Foram necessários apenas 10 minutos de forte chuva de granizo para que, o dia seguinte amanhecesse com a rua, calçadas, sarjetas e quintais repletos de pequeninas folhas ainda bem verdinhas. Depois de um fim de tarde como o de ontem, o dia parece muito mais vivo, colorido, rejuvenescido, com suas plantas, flores, e gramas – apesar da surra do granizo -, muito mais eretas, como se em sinal de agradecimento pelo frescor proporcionado pela água da chuva. Agora são 12h50min e o azul celeste está tão vivo que chega a doer os olhos e o calor parece fazer o asfalto tremer e derreter.
Do outro lado da rua, duas balconistas da agência do correio caminham vagarosamente, desfrutando os poucos minutos restantes do horário de folga do almoço, com o doce sabor dos sorvetes de palito, desses vendidos de porta em porta em pequenos e coloridos carrinhos de mão.
Para um inicio de tarde de sexta-feira, o tráfego de carros bem como de pedestres, apresenta-se bastante reduzido em vista do normotizado movimento da semana.
Na entrada do salão, encostado na recente porta de vidro, observando o movimento ao mesmo tempo em que toca uma pequena gaita de bolso, um jovem cliente do cabeleireiro vizinho aguarda a sua vez. Ao observar há poucos metros a bela jovem dos longos cabelos castanhos, virou-se para mim com sorriso malicioso e exclamou:
- Com este sol, tocando esta gaita e vendo o corpo desta princesa que vem vindo, sinto-me o próprio Vinicius de Moraes.

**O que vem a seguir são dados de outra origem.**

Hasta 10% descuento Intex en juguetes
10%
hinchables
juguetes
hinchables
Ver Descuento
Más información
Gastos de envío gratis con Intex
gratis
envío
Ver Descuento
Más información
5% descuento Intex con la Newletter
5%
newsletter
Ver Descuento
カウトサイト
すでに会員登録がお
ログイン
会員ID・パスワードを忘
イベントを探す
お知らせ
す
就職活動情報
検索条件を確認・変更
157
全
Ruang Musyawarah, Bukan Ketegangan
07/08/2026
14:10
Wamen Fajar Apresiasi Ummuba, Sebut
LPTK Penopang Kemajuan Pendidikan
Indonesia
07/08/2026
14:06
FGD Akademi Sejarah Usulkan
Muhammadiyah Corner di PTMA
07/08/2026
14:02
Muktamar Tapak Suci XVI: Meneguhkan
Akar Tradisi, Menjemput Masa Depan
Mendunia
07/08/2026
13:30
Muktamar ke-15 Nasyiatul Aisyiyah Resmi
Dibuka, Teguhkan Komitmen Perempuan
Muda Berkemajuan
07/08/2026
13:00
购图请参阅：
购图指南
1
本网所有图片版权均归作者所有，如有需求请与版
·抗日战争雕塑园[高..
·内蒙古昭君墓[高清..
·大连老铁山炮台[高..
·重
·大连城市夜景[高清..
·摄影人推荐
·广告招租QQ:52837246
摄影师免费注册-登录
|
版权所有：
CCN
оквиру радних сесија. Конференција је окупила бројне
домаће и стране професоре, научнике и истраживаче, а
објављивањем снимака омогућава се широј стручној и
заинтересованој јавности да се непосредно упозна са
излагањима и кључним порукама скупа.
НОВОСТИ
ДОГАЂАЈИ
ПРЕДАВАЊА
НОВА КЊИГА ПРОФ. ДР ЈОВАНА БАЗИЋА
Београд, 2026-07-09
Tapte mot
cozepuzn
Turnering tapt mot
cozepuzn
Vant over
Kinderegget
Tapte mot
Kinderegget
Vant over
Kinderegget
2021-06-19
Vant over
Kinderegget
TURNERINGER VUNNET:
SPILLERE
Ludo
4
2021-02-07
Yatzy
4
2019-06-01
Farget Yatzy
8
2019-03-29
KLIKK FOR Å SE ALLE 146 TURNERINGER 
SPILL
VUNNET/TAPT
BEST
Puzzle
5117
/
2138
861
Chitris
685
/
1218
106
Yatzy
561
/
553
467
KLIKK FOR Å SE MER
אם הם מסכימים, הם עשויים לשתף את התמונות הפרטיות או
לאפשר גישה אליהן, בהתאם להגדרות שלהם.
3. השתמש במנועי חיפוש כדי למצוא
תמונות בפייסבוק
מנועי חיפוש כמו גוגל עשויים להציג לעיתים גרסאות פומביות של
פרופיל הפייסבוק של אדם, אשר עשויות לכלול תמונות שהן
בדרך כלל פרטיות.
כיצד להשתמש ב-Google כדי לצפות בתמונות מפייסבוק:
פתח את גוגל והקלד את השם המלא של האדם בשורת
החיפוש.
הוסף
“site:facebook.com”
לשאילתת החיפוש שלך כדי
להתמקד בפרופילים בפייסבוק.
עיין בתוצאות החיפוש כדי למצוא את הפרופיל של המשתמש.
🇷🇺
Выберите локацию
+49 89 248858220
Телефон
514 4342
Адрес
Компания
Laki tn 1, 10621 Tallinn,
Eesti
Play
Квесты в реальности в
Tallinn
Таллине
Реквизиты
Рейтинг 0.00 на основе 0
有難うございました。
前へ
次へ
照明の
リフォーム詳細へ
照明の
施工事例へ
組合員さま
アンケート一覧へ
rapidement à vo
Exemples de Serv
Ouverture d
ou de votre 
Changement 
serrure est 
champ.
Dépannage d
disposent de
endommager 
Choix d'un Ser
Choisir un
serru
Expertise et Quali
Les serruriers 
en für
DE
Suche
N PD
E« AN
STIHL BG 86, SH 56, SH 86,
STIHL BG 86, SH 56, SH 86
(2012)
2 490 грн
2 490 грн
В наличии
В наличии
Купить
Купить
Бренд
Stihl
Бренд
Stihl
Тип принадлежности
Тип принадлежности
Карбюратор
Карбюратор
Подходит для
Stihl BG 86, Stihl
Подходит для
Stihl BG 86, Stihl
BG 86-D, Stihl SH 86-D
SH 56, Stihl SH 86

- Por quê? – Perguntei-lhe sorrindo quase que antevendo sua resposta.
- Ah! Se ela soubesse que quando ela passa a Zunkeller inteirinha se enche de graça... – respondeu-me melodicamente e com muito mais ênfase bem no instante em que ela por nós passava.
Dando um breve momento para que ela se afasta-se um pouco, com o intuito de não ouvir o meu retorno, lhe respondi:
- Você tem toda razão, é realmente uma bela jovem.
- Bonita e gostosa demais! – Respondeu-me com um olhar de consumo fixado em sua silueta cadenciada, ao mesmo tempo em que, com uma das mãos, massageava levemente a própria genitália.
- Cuidado, meu irmão! Cuidado!
- Cuidado por quê?
- Porque muitas vezes, aquilo que a primeira vista se mostra gostoso aos olhos, com tempo, pode acabar se mostrando insuportavelmente amargo para o coração... A realidade do ser é invisível aos olhos; não se encontra na estética da pele e do olhar, muito menos na formosura das curvas de um corpo de academia.
Ele deu um rápido sorriso, deixando transparecer sua vergonha, virou-se para o outro lado e novamente com sua gaita voltou a entoar seus hinos e melodias gospel.